Ree’s precarious grasp on a livelihood begins to falter when a slick city car pulls up under her porch. When she emerges suspiciously, gun in hand, a repo man jumps out and explains that her father, who has been let out of prison on bail, has put their house up for collateral and has gone missing. If he doesn’t show up for his court date, the family must forfeit the house, and Ree’s only chances of supporting her family will be gone. Lawrence, magnificent in her portrayal of weary, iron-willed Ree, barely blinks at this news, though her stony eyes speak volumes about her despair. Ree’s only way to survive is to find Jessup, or prove that he’s dead—a task that she has to carry out utterly alone.

Granik’s film is exceptional in its portrayal of flinty, unyielding communities. The morals at work in the story are not sentimental; they are as cold and foreboding as the wintertime Ozarks themselves. Codes of honor as strict as those of a Greek tragedy still operate among the families who live near Ree, and blood feuds run for generations. Men are violent and ruthless, while women appear even crueler—with beaten faces ravaged by their own families, they nevertheless fight and protect their husbands with tooth and nail. The patriarchal honor code is key to their existence.

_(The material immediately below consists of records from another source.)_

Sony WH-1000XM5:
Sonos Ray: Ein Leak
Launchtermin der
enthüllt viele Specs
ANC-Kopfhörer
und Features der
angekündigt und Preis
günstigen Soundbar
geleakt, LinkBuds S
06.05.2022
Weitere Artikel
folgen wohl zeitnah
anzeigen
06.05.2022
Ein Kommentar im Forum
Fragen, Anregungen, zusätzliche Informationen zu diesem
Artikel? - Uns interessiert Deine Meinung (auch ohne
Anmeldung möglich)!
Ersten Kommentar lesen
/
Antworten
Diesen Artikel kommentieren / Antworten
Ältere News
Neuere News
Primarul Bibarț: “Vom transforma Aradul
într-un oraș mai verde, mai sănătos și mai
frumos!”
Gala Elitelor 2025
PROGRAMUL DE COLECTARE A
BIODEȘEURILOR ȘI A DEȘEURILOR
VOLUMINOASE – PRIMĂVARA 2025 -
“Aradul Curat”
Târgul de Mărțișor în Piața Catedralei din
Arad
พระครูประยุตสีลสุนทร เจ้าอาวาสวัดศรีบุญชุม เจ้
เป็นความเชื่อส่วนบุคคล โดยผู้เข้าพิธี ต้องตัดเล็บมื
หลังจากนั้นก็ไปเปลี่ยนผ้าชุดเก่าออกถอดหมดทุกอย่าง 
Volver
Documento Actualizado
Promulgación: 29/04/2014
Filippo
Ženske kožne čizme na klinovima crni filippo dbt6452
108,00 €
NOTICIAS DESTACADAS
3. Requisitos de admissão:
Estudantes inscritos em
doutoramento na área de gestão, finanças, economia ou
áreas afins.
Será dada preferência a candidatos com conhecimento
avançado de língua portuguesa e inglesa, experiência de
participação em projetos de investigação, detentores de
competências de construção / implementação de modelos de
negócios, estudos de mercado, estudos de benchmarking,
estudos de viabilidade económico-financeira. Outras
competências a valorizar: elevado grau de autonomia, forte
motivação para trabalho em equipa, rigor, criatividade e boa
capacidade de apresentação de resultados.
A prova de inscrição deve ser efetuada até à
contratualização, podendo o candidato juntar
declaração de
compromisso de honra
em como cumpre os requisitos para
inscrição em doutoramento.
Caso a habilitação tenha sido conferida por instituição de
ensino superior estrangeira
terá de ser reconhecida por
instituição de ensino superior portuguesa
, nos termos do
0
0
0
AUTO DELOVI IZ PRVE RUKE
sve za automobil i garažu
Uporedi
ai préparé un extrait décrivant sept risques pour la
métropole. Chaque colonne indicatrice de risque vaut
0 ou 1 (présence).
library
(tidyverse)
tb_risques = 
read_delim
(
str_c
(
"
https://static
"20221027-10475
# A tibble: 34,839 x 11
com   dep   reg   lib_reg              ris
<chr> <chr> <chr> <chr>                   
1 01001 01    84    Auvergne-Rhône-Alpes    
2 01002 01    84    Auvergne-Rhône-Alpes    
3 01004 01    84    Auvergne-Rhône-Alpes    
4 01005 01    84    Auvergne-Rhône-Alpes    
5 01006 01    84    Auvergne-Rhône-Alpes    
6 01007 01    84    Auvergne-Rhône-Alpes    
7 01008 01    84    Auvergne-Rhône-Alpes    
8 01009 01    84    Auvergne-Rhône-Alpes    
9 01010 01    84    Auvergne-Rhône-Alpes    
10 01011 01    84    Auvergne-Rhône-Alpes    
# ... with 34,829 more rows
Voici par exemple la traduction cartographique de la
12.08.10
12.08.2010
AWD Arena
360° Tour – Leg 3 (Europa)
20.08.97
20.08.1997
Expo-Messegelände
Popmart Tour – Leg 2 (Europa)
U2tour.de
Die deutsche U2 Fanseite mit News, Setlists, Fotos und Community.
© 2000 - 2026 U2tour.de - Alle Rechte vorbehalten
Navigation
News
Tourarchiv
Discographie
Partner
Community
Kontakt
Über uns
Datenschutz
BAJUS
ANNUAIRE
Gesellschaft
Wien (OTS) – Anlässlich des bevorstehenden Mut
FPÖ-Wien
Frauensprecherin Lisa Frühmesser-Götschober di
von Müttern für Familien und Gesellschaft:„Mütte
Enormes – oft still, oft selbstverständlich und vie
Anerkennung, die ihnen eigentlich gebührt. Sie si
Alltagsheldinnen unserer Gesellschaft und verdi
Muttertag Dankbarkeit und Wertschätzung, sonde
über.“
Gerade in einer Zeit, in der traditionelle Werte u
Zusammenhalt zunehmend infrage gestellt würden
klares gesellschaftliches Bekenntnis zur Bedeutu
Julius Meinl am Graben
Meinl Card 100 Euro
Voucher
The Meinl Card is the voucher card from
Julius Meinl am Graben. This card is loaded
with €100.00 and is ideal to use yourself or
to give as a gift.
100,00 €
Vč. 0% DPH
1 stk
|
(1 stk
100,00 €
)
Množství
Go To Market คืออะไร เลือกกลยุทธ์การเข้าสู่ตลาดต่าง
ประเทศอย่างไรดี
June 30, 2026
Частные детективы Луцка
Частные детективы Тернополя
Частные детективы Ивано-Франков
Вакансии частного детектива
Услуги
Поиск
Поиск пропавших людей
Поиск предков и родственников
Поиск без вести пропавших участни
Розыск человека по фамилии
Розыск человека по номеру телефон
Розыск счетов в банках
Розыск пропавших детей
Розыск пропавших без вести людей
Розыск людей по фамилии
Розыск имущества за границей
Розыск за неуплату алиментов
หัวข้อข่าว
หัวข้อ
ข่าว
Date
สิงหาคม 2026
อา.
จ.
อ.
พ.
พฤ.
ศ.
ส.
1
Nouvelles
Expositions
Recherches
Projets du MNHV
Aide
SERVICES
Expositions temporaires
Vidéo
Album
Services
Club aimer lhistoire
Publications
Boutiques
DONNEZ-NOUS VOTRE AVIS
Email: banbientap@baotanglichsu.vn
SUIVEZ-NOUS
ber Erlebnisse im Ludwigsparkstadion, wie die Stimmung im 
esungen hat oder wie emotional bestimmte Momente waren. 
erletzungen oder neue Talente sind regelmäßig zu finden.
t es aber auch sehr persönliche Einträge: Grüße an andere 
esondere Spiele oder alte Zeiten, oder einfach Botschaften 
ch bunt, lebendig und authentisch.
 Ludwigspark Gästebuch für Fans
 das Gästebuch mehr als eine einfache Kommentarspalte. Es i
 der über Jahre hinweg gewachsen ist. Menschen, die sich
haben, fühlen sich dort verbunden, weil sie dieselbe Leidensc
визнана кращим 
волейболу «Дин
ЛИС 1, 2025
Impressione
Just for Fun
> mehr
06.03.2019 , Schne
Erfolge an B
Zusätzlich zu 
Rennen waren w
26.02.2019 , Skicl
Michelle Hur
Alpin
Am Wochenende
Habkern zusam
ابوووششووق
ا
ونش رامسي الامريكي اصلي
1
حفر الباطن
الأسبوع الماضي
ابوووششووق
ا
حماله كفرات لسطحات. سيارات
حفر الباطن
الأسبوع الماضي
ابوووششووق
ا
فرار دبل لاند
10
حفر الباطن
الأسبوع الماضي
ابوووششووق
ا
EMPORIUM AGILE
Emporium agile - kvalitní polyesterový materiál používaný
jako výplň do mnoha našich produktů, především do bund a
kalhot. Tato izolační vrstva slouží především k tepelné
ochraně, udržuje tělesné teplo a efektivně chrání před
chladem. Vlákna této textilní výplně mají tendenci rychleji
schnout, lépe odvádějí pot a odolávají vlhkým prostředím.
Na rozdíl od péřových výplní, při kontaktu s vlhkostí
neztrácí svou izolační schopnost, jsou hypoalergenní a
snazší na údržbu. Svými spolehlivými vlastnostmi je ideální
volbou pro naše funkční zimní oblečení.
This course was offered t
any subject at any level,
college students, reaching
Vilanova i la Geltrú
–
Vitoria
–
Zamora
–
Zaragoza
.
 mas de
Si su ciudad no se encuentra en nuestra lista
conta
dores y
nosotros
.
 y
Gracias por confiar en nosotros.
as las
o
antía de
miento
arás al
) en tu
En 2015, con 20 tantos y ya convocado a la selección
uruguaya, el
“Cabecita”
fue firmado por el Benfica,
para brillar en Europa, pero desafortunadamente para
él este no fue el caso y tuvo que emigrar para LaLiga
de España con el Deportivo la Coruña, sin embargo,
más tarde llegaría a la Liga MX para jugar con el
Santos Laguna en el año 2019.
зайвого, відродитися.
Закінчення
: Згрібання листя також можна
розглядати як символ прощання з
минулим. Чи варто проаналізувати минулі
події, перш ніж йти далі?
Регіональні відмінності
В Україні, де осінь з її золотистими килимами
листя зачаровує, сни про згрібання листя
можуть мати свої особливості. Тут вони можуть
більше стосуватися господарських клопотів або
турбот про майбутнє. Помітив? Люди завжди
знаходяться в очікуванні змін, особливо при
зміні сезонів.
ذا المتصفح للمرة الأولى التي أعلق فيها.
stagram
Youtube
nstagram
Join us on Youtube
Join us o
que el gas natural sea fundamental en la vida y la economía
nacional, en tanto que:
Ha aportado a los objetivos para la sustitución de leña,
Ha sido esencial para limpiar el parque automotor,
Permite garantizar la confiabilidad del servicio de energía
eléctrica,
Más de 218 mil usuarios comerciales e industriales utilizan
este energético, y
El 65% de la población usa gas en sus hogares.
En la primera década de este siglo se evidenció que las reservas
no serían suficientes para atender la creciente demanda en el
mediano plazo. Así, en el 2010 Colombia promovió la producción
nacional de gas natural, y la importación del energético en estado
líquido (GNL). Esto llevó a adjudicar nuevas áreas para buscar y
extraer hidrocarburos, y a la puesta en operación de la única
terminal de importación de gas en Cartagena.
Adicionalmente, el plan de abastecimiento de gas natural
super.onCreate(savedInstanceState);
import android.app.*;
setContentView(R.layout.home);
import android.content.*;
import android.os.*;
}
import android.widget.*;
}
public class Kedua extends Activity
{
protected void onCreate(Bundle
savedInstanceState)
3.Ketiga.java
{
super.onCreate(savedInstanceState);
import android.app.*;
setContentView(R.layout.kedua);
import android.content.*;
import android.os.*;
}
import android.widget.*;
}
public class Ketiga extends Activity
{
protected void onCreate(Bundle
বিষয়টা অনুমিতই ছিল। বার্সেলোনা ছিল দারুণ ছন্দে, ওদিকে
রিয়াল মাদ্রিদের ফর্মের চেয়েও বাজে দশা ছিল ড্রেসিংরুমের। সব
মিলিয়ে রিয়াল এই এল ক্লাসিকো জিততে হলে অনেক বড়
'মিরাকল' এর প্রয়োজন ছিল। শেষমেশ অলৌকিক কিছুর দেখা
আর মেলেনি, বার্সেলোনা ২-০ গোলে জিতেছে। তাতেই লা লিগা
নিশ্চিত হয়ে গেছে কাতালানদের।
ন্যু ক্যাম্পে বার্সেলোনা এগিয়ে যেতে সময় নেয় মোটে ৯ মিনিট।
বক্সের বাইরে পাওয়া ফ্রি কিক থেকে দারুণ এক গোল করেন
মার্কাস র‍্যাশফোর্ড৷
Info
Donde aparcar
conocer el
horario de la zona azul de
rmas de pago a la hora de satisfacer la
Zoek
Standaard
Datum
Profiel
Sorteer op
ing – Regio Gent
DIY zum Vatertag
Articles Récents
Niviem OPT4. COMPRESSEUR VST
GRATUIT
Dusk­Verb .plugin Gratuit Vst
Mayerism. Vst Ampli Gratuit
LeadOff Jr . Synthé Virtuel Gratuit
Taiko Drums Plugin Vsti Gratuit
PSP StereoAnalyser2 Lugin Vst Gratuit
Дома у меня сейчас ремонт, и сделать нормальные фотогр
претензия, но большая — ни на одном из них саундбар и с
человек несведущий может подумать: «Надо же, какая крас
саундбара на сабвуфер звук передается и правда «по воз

Though the events of the film are, at face value, horrifying, the power of Granik’s narrative comes from the fact that she never allows it to become melodramatic. Some scenes touch on the Gothic thriller, but there are so many moments in which “Winter’s Bone” could have assumed an entirely different tone. Opportunities for Lynchian rural creepiness or soap opera schmaltz abound, and yet the film remains utterly unsentimental, depicting moral codes without being moralizing. “Winter’s Bone” is as penetrating and harrowing as the frosty, sharp light that seeps through the Ozark forests themselves.